Work to complete:
Return all the entries exactly, keeping pictures out.

Recorded data:
((

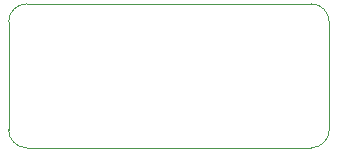
<source format=gbr>
%TF.GenerationSoftware,KiCad,Pcbnew,7.0.8*%
%TF.CreationDate,2024-12-11T19:53:02+01:00*%
%TF.ProjectId,TP4056-module-adapter,54503430-3536-42d6-9d6f-64756c652d61,rev?*%
%TF.SameCoordinates,Original*%
%TF.FileFunction,Profile,NP*%
%FSLAX46Y46*%
G04 Gerber Fmt 4.6, Leading zero omitted, Abs format (unit mm)*
G04 Created by KiCad (PCBNEW 7.0.8) date 2024-12-11 19:53:02*
%MOMM*%
%LPD*%
G01*
G04 APERTURE LIST*
%TA.AperFunction,Profile*%
%ADD10C,0.100000*%
%TD*%
G04 APERTURE END LIST*
D10*
X104648000Y-83566000D02*
X128738000Y-83566000D01*
X104648000Y-71374000D02*
X128738000Y-71374000D01*
X128738000Y-83565998D02*
G75*
G03*
X130262000Y-82042000I2J1523998D01*
G01*
X130261998Y-72898000D02*
G75*
G03*
X128738000Y-71374000I-1523998J2D01*
G01*
X103124000Y-82042000D02*
G75*
G03*
X104648000Y-83566000I1524000J0D01*
G01*
X103124000Y-82042000D02*
X103124000Y-72898000D01*
X130262000Y-82042000D02*
X130262000Y-72898000D01*
X104648000Y-71374000D02*
G75*
G03*
X103124000Y-72898000I0J-1524000D01*
G01*
M02*

</source>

))

Written solution:
<source format=gbr>
%TF.GenerationSoftware,KiCad,Pcbnew,7.0.8*%
%TF.CreationDate,2024-12-11T19:53:02+01:00*%
%TF.ProjectId,TP4056-module-adapter,54503430-3536-42d6-9d6f-64756c652d61,rev?*%
%TF.SameCoordinates,Original*%
%TF.FileFunction,Profile,NP*%
%FSLAX46Y46*%
G04 Gerber Fmt 4.6, Leading zero omitted, Abs format (unit mm)*
G04 Created by KiCad (PCBNEW 7.0.8) date 2024-12-11 19:53:02*
%MOMM*%
%LPD*%
G01*
G04 APERTURE LIST*
%TA.AperFunction,Profile*%
%ADD10C,0.100000*%
%TD*%
G04 APERTURE END LIST*
D10*
X104648000Y-83566000D02*
X128738000Y-83566000D01*
X104648000Y-71374000D02*
X128738000Y-71374000D01*
X128738000Y-83565998D02*
G75*
G03*
X130262000Y-82042000I2J1523998D01*
G01*
X130261998Y-72898000D02*
G75*
G03*
X128738000Y-71374000I-1523998J2D01*
G01*
X103124000Y-82042000D02*
G75*
G03*
X104648000Y-83566000I1524000J0D01*
G01*
X103124000Y-82042000D02*
X103124000Y-72898000D01*
X130262000Y-82042000D02*
X130262000Y-72898000D01*
X104648000Y-71374000D02*
G75*
G03*
X103124000Y-72898000I0J-1524000D01*
G01*
M02*

</source>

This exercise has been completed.